Object change descriptions
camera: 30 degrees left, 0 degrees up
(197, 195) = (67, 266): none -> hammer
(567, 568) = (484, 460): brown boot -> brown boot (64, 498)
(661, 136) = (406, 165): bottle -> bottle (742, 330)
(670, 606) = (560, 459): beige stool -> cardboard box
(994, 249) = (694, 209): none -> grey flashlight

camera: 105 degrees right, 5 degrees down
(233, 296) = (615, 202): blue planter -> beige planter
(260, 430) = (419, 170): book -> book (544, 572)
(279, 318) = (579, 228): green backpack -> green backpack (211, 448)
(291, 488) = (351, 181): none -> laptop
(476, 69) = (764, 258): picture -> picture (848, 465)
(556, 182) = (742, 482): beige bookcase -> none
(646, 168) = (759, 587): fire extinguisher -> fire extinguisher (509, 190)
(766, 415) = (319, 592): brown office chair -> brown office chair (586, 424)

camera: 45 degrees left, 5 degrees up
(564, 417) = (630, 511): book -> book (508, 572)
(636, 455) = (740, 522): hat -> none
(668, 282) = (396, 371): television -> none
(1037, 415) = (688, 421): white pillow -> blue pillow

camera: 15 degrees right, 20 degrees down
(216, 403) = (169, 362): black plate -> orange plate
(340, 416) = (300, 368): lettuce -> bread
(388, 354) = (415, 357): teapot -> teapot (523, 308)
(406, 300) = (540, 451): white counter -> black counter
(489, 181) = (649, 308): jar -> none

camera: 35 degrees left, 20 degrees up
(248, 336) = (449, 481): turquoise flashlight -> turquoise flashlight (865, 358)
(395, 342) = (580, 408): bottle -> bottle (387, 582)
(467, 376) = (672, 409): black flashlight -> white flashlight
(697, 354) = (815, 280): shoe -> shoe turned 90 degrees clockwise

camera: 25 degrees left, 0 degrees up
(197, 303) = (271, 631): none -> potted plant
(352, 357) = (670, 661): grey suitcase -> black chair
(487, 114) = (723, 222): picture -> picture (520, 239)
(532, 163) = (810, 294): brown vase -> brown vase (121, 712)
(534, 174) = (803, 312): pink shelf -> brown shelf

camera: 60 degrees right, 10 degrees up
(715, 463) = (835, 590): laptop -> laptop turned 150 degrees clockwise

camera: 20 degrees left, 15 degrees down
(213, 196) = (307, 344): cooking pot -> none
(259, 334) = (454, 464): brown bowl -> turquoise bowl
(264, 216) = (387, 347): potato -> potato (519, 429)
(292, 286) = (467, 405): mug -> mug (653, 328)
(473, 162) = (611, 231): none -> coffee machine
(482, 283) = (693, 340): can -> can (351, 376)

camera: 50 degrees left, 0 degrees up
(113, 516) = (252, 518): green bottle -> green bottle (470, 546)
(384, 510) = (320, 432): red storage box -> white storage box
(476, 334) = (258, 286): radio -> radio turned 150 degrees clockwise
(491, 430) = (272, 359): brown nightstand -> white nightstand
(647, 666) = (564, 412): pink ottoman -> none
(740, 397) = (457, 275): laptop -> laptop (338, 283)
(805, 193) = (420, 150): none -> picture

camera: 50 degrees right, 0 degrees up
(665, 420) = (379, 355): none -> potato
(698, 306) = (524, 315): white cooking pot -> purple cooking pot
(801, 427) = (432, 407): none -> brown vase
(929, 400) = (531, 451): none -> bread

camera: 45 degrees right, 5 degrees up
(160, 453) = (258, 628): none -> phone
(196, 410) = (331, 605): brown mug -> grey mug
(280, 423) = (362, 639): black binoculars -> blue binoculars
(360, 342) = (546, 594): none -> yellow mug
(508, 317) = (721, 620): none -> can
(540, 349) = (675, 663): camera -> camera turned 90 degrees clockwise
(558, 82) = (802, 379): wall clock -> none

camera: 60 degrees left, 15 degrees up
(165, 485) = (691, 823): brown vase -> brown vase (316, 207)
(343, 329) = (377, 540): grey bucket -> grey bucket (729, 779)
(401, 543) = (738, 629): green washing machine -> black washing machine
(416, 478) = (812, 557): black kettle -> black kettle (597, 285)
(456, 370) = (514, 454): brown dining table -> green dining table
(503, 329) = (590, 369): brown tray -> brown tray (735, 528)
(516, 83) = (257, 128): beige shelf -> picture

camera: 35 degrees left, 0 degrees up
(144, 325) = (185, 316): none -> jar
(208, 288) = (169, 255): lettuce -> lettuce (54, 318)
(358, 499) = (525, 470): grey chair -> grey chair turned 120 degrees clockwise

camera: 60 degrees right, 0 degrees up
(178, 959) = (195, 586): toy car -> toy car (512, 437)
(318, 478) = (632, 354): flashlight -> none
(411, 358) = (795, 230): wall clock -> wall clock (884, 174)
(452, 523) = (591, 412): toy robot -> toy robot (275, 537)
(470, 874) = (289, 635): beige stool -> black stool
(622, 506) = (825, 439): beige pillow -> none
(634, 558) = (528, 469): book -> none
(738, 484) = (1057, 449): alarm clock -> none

## Assignment
Your answer should be the lines above, from the line containing "(343, 329) = (377, 540): grey" up to and including the line containing "(144, 325) = (185, 316): none -> jar", reproduced exactly and with nothing else.

## Answer area
(343, 329) = (377, 540): grey bucket -> grey bucket (729, 779)
(401, 543) = (738, 629): green washing machine -> black washing machine
(416, 478) = (812, 557): black kettle -> black kettle (597, 285)
(456, 370) = (514, 454): brown dining table -> green dining table
(503, 329) = (590, 369): brown tray -> brown tray (735, 528)
(516, 83) = (257, 128): beige shelf -> picture

camera: 35 degrees left, 0 degrees up
(144, 325) = (185, 316): none -> jar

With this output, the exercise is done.